What you are asked to do >> In the text of each of the records below, switch "GFIT Studio" to "Studio GFIT" and give the lines again with nothing else changed. Leave the pictures out of your answer.

Extracted page text data

======

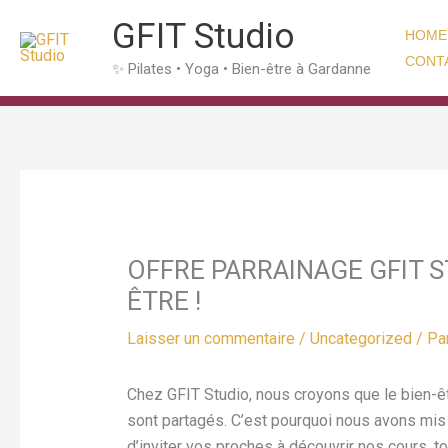
Aller
GFIT Studio
HOME
au
CONT
contenu
✨ Pilates • Yoga • Bien-être à Gardanne
OFFRE PARRAINAGE GFIT S
ÊTRE !
Laisser un commentaire
/
Uncategorized
/ Pa
Chez GFIT Studio, nous croyons que le bien-êtr
sont partagés. C’est pourquoi nous avons mis
d’inviter vos proches à découvrir nos cours, to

======

Task solution >>
Aller
Studio GFIT
HOME
au
CONT
contenu
✨ Pilates • Yoga • Bien-être à Gardanne
OFFRE PARRAINAGE GFIT S
ÊTRE !
Laisser un commentaire
/
Uncategorized
/ Pa
Chez Studio GFIT, nous croyons que le bien-êtr
sont partagés. C’est pourquoi nous avons mis
d’inviter vos proches à découvrir nos cours, to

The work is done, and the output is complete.